Radiant Heat and Floor Heating Systems
Having a warm floor on a cold winter morning is an attractive idea. So is having an effective way of warming the whole house from the floor up. Whether the goal is to have a warm bathroom floor, or to warm the entire home, learning the difference between radiant heat and floor heating systems can help ensure that the right choice is made.
What is Radiant Heat?
There are different types of radiant heat; air, electric and hydronic. As the first two are not extremely cost effective in residential settings, and are therefore less used, this article will focus on hydronic radiant heat.
Hydronic, or liquid, radiant heat systems pump hot water through tubing laid in the floor. Water is heated in a tank, and sent through tubing to continually circulate and warm the area above it through convection. More efficient than baseboard heating, radiant heat uses heat transfer to warm people and objects in the room, rather than heating the air, and therefore uses less energy, allowing the homeowner to set the temperature lower than with conventional heating methods, while still maintaining comfort.
Radiant heat can be installed under any floor covering, and will make the floor, the room, and the people in it feel warm.
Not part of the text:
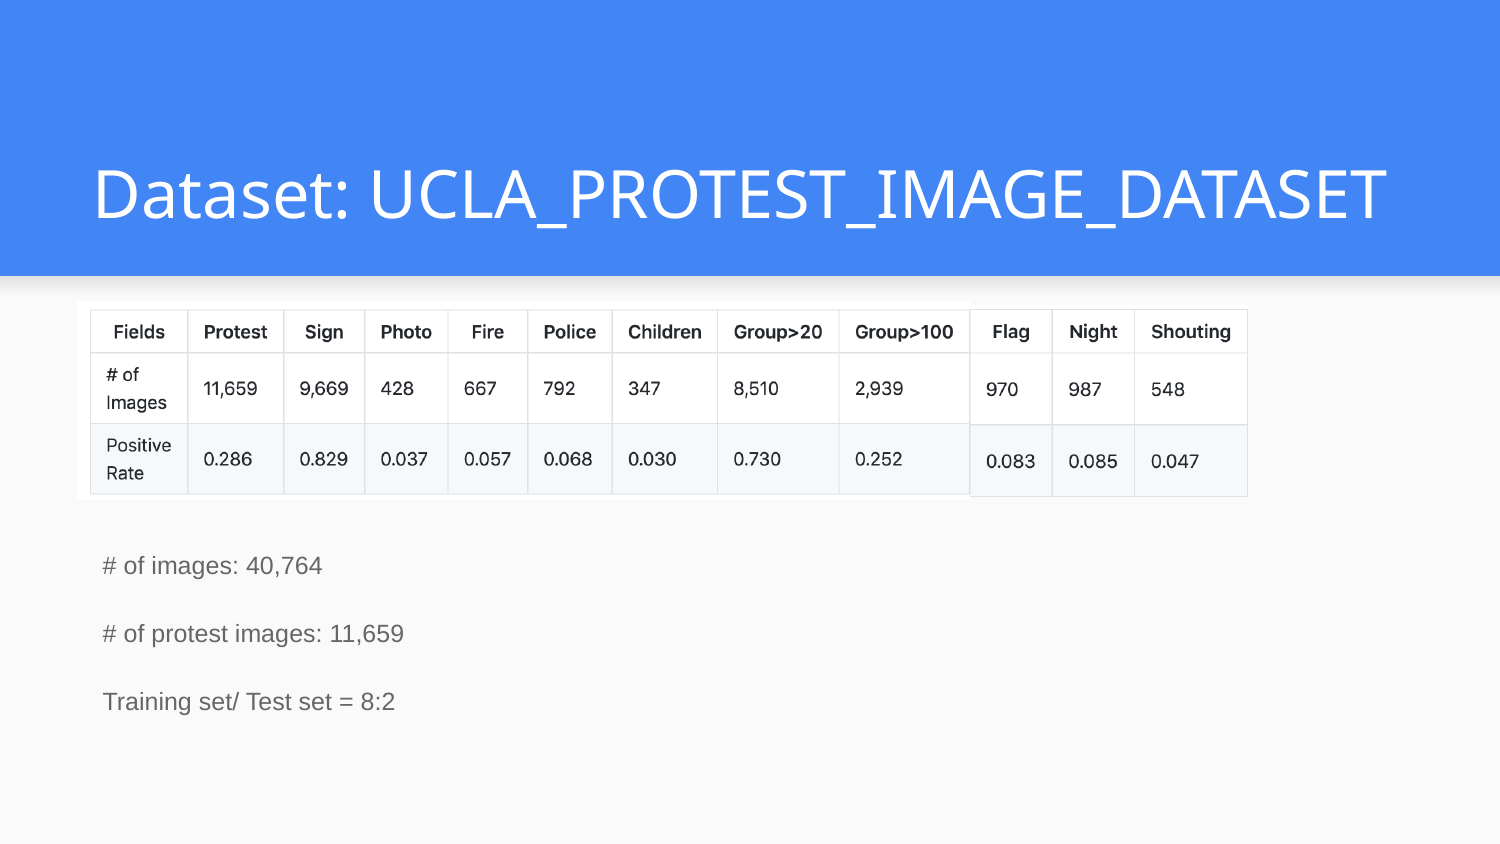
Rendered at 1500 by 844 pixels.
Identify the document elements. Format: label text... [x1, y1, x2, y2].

The cost of installation will vary depending on the size of the house, the cost of labor and the type of subflooring used.
What is a Floor Heating System?
A floor heating system, such as NuHeat, is a mat inlaid with wires which is laid over the subfloor, but under the final floor covering such as tile. Used primarily to warm a bathroom floor, it uses approximately the same amount of energy as a light bulb. This system will only warm the floor, not the people or other objects in the room.
Many electric floor heating systems are available with a timer which will turn the system on and off during hours of peak use. For instance, if the homeowner typically uses the bathroom at 6:00am and departs the house at 8:00am, the timer can be programmed to turn on the floor heating system at 5:45am and shut itself off at 8:15am. Multiple times of day can be programmed, as the bathroom is used by different people.
The cost of installation is usually lower, as the mat is installed at the same time as the tile floor, and the tile installer will work together with an electrician to wire the system.
When to Choose One System vs Another
It may make more sense to install radiant heating, if a total home renovation or new home construction is underway. Because the subflooring and final floor covering is involved, it makes more sense to undertake this installation if both are already in the process of being replaced or laid. If the home is undergoing an overhaul of the heating system, this may be another instance in which radiant heat should be considered.
Electric floor heating system are easier to install, and therefore can be put in during a bathroom renovation just prior to the laying of the bathroom floor tile, or even just during a floor installation, if a mudroom floor is the desired choice to heat.
Whichever system chosen be sure to use certified installers that have worked with this material before. Many electric floor heating system retailers will have a certification course for installers to take before working with the product. Always ask to see credentials and examples of previous work if unsure.